Personally speaking, a soft board matched up with stiff bindings is the worst combination possible. You better be ready to ride a really twitchy, really catchy board. That thing will really be keeping you on high alert at all times. You're just going to constantly be overpowering the board.

I threw my old Ride SPi's on my NS Evo one day because my Flux's were being warrantied. Terrible. I could literally wiggle my toes and the board was squirming around and trying to go all over the place.


----------



## G Steezy (Jan 7, 2013)

linvillegorge said:


> Personally speaking, a soft board matched up with stiff bindings is the worst combination possible. You better be ready to ride a really twitchy, really catchy board.


Na dog I'm actually really liking the responsiveness and power transfer. My presses and butters are huge and it makes for really easy last minute changes when I approach a feature. Other than that, I appreciate the total control; the ability to make miniscule changes on the fly when riding makes up for the lack of TBT in my opinion (as a former Bataleon rider of five seasons and counting). To each his own, right, but personally I'm in love with my setup. 

ccasion14:


----------



## Extremo (Nov 6, 2008)

linvillegorge said:


> Personally speaking, a soft board matched up with stiff bindings is the worst combination possible. You better be ready to ride a really twitchy, really catchy board. That thing will really be keeping you on high alert at all times. You're just going to constantly be overpowering the board.
> 
> I threw my old Ride SPi's on my NS Evo one day because my Flux's were being warrantied. Terrible. I could literally wiggle my toes and the board was squirming around and trying to go all over the place.


Yeah I agree with this for sure. Stiff bindings on a soft board, especially torsionally soft, sucks big time. But then again, it's all personal preference I guess.


----------



## linvillegorge (Jul 6, 2009)

G Steezy said:


> Na dog I'm actually really liking the responsiveness and power transfer. My presses and butters are huge and it makes for really easy last minute changes when I approach a feature. Other than that, I appreciate the total control; the ability to make miniscule changes on the fly when riding makes up for the lack of TBT in my opinion (as a former Bataleon rider of five seasons and counting). To each his own, right, but personally I'm in love with my setup.
> 
> ccasion14:


If it works for you, it works for you. Keep it up!


----------



## Noodle Soups (Sep 20, 2012)

G Steezy said:


> That's what I figured. I just wanted to double check cause I'm down for the cush but wasn't ENTIRELY sure whether or not it'd be TOO cushy.
> But I'm glad someone else out there is rocking soft on soft on soft.

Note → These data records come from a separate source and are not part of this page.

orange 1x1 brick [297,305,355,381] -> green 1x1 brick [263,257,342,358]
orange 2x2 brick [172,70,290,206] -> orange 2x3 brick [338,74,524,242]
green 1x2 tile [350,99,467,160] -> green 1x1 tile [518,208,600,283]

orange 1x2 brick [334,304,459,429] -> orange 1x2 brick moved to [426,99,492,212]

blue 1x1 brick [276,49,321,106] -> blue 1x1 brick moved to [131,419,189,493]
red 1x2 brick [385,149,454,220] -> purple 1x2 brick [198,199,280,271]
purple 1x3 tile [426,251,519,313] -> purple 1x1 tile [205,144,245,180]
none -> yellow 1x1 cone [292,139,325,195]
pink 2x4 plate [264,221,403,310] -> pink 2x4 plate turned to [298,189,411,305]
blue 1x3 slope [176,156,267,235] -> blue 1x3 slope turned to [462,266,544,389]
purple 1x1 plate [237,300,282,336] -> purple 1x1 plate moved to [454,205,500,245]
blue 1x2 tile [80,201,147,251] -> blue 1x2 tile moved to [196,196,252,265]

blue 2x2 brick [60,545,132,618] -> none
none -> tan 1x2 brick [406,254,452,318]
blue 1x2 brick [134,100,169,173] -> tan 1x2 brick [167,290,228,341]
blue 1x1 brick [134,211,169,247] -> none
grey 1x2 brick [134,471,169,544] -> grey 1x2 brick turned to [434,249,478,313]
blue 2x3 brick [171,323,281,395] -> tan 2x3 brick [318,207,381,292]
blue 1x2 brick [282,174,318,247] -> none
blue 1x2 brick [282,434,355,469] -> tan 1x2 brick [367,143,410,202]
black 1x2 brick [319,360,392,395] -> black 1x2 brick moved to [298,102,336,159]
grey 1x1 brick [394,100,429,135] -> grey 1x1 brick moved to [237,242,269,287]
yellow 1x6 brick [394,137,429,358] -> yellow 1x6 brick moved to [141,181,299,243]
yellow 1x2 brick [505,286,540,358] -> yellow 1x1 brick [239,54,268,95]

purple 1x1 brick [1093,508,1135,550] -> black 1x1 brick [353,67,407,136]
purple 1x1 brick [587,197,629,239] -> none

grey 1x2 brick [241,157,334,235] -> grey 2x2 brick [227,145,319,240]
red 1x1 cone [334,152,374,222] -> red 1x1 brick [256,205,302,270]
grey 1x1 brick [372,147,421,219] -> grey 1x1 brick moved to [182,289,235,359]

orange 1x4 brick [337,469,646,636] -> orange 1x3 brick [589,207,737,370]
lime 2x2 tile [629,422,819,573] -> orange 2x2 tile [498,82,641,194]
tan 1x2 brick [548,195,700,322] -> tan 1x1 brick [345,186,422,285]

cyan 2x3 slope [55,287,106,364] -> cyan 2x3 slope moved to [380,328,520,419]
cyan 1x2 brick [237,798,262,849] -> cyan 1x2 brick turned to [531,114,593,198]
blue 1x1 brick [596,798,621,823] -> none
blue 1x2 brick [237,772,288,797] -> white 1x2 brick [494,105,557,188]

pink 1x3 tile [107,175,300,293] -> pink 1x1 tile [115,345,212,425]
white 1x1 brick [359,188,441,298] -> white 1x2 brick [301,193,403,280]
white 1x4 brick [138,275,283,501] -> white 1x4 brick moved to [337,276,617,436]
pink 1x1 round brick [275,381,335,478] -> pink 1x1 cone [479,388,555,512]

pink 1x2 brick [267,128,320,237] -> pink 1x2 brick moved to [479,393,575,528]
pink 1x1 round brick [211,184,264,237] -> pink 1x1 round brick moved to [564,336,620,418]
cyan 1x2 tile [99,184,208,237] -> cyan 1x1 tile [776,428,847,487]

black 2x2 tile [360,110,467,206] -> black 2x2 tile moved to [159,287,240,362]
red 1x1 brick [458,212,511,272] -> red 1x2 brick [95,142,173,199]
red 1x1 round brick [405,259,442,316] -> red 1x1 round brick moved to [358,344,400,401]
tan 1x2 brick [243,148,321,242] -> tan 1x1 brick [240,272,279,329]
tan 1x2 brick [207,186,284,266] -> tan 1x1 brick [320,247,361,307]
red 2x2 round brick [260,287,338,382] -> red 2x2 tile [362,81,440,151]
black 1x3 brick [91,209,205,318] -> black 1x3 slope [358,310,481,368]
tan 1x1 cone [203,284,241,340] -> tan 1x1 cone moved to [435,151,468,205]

Yeah man I find it better than riding stiffer setups. I've tried my friends' boards and I find the stiffer boards have no give when it comes to sketchy landings and what not!


----------



## Noodle Soups (Sep 20, 2012)

Extremo said:


> Yeah I agree with this for sure. Stiff bindings on a soft board, especially torsionally soft, sucks big time. But then again, it's all personal preference I guess.


I agree with you man, about the stiff bindings and flexible board. Not a fan myself but whatever floats your boat.


----------